Prima di tutto, com’è andata la festa?
“Ottimamente, è stata un successo, con la partecipazione di tante persone. Nell’occasione abbiamo presentato una ricerca di Aldo Giovannini sulla nostra associazione, e un libro scritto dalle nostre volontarie, sempre sui cinquant’anni del Crs. Io, da parte mia, ho fatto un breve intervento di ringraziamento ai volontari”.
Com’è stato questo suo ringraziamento?
“Ho letto questo testo: ‘Dico grazie ai volontari e ai dipendenti, per esprimere la mia gratitudine a tutti voi per la vostra disponibilità giornaliera. Grazie per tutto, grazie per ogni cosa, grazie per esserci sempre a supportare chi ha bisogno nei momenti difficili. È bello sentire la vostra presenza. Grazie. Nella vita ordinaria raramente ci rendiamo conto che riceviamo molto di più di ciò che diamo, ed è solo con la gratitudine che la vita ci arricchisce. A volte mille parole non bastano per esprimere quello che si prova. Tutto quello che fate è fantastico, e siccome non so cosa dire, uso una sola parola detta con il cuore: grazie, grazie, grazie”.
Che dire poi della festa?
“C’erano i sindaci di Borgo San Lorenzo e Vicchio, Leonardo Romagnoli e Francesco Tagliaferri; mentre il sindaco di Barberino di Mugello Sara Di Maio ci aveva avvisato che era all’estero. Poi è venuto il presidente provinciale di Anpas, e quello nazionale ci ha mandato invece una lettera, che è stata letta durante la festa. Come detto, Aldo Giovannini ha presentato la sua ricerca, e Anna Guidarelli e Patrizia Zuri hanno detto due parole sul libro. E’ intervenuta anche la banda di Vaglia, poi abbiamo festeggiato con il buffet”.
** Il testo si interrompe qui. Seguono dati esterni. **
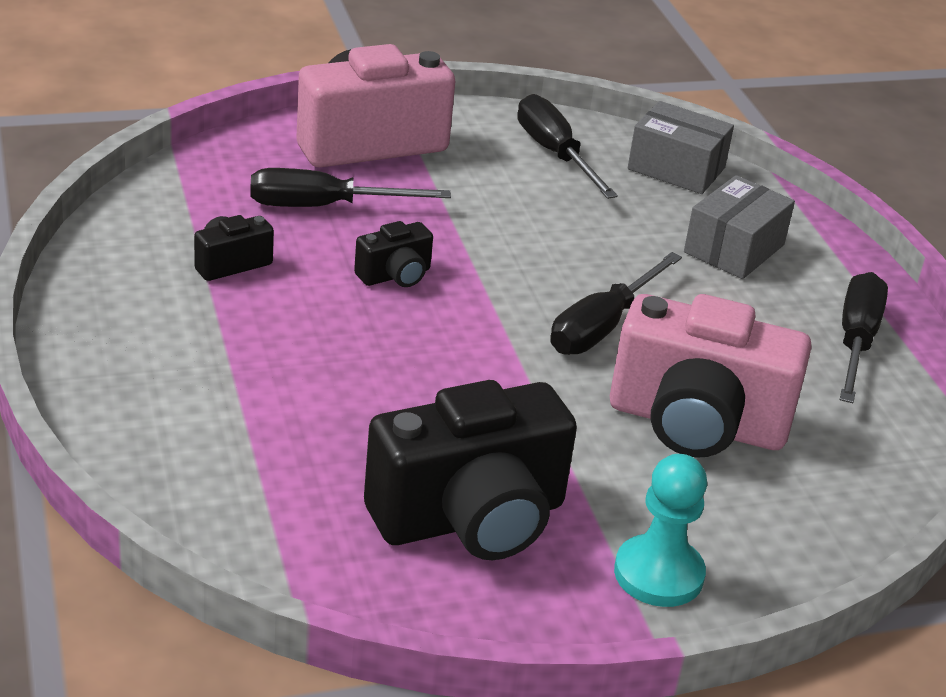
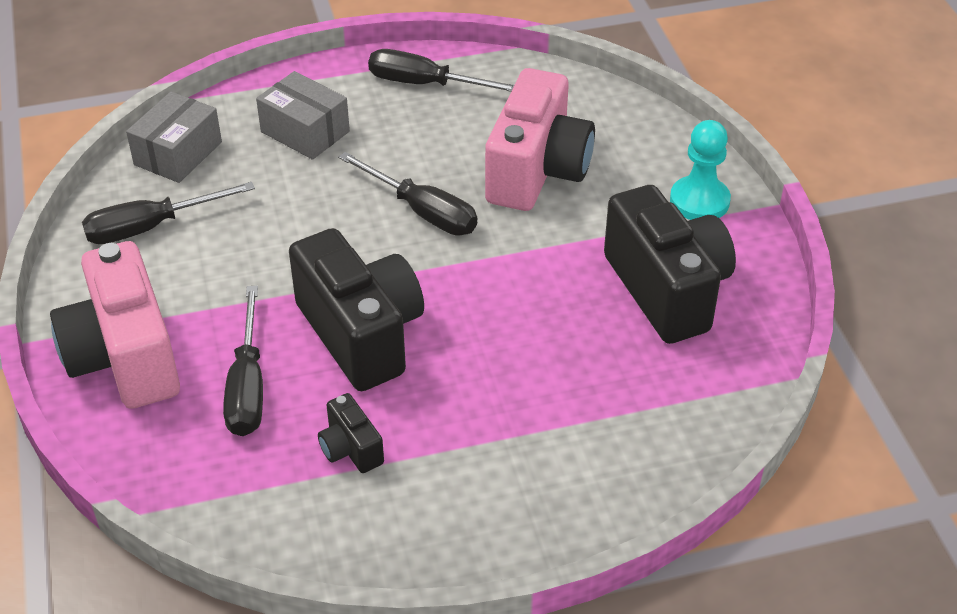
camera: 85 degrees left, 10 degrees up
black camera [354,221,433,287] -> black camera [289,228,424,391], size x2.19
Lei adesso è presidente, da quanto tempo fa parte dell’associazione? E come è cambiato il mondo del volontariato in questi anni?
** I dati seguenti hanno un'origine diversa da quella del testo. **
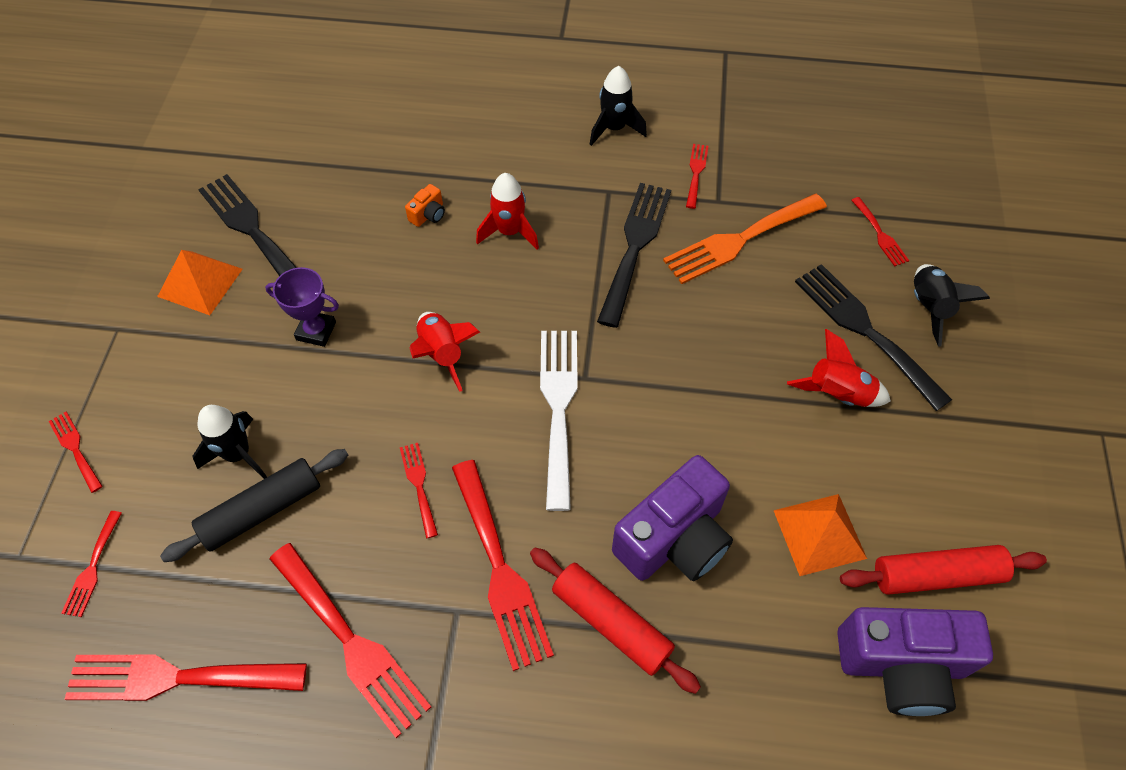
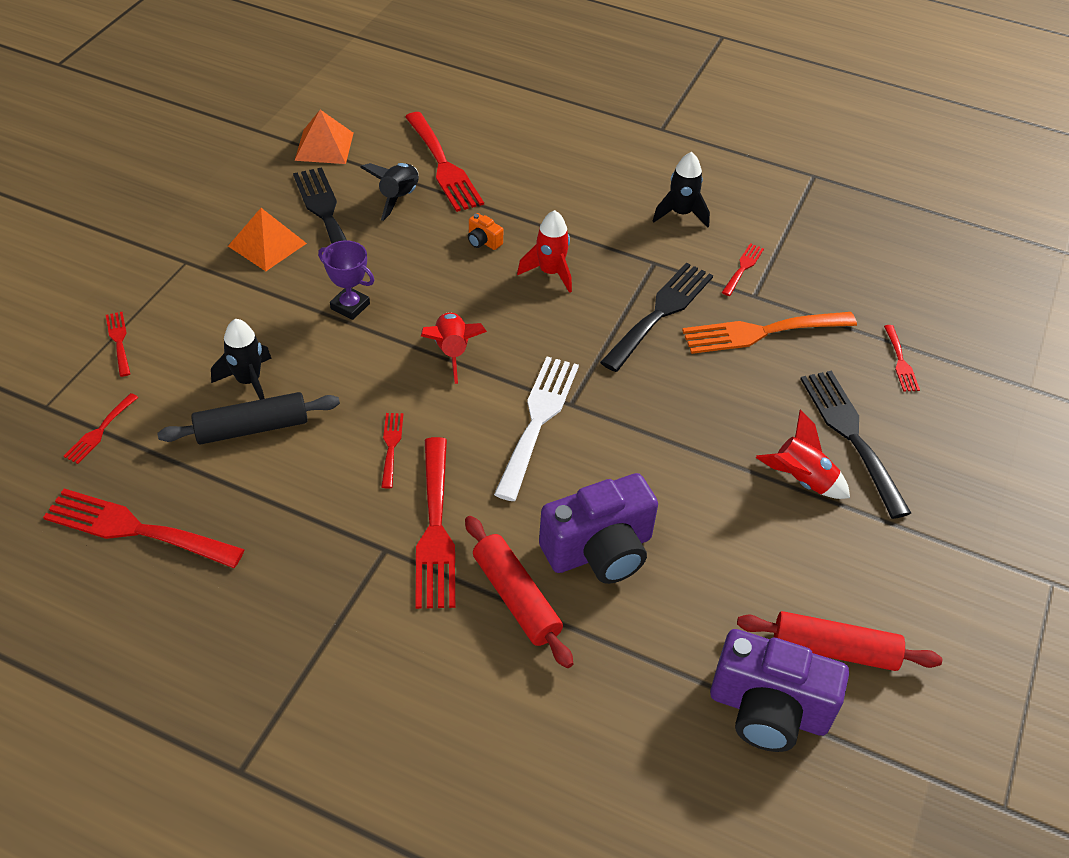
camera: 15 degrees right, 10 degrees down
red fork [269,543,431,738] -> red fork moved to [405,112,484,212]
orange camera [405,184,445,227] -> orange camera turned 75 degrees clockwise [468,213,503,250]
orange pyramid [773,494,867,576] -> orange pyramid moved to [295,110,353,164]
black rocket [914,264,990,346] -> black rocket moved to [360,163,419,221]

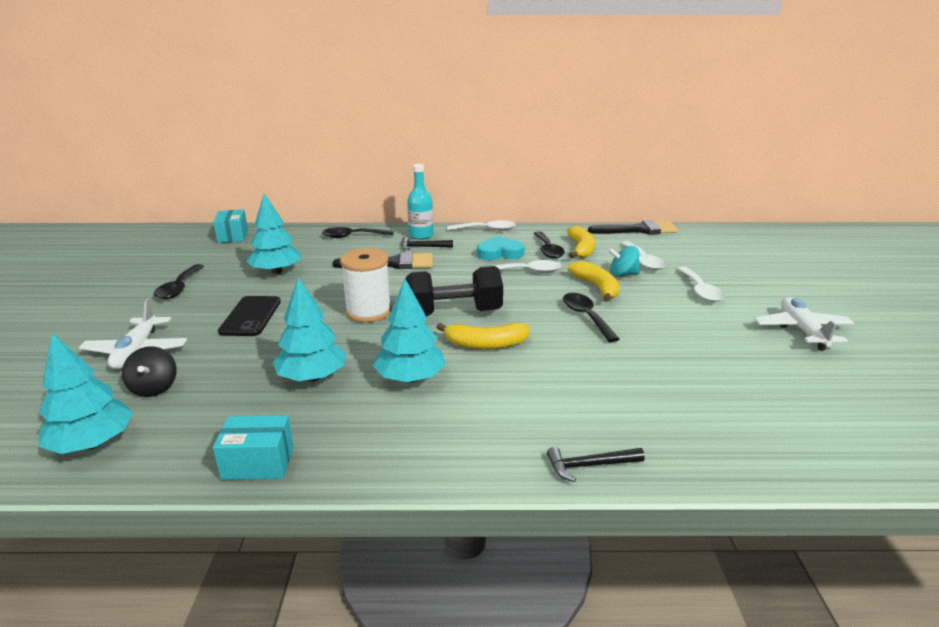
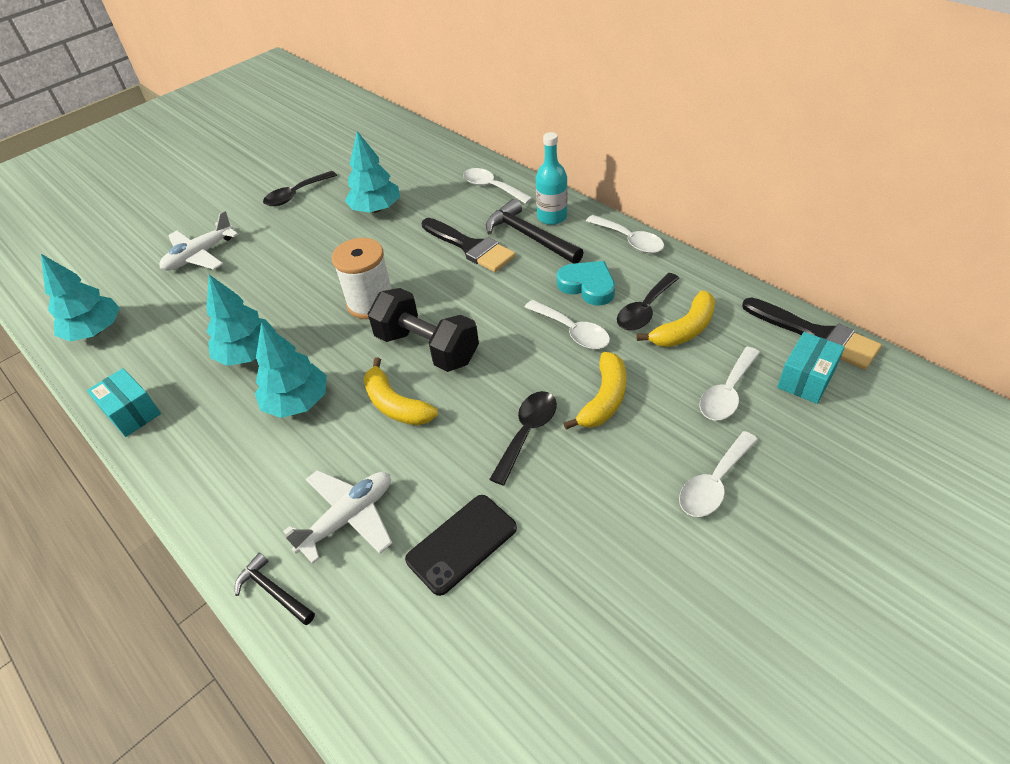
camera: 50 degrees right, 20 degrees up
black spinning top [122,346,177,397] -> none
turquoise box [213,209,248,243] -> turquoise box moved to [777,332,845,404]
black phone [218,296,281,336] -> black phone moved to [405,495,517,596]
black spoon [322,227,394,238] -> white spoon [463,168,533,204]
black hammer [401,237,453,250] -> black hammer [486,199,584,264], size x1.75
turquoise spinning top [608,246,640,277] -> none
white plane [754,297,854,350] -> white plane moved to [283,470,392,564]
“Il sono entrato nel Crs nel 1976, al momento del terremoto del Friuli. Sono poi stato il primo dipendente dell’associazione, dal settantanove fino alla fine dell’ottantanove. Ho poi lasciato per un periodo, e sono rientrato negli anni della presidenza Iannuzzi. Devo dire che prima c’era un tipo di volontariato a lungo termine, più strutturato. Oggi è più un fenomeno mordi e fuggi. Ad esempio, l’anno scorso c’è stata l’alluvione, e migliaia di ragazzi si sono prestati per spalare fango e pulire tutto. Finita l’emergenza, però pochi sono rimasti nelle associazioni. Da una parte è stata anche la pandemia, ormai vari anni fa, che ha stravolto tutto. In molti hanno lasciato per uno o due anni, e poi è stato difficile recuperarli e ripartire da capo, anche perché in molti casi avrebbero dovuto rifare corsi e formazione”.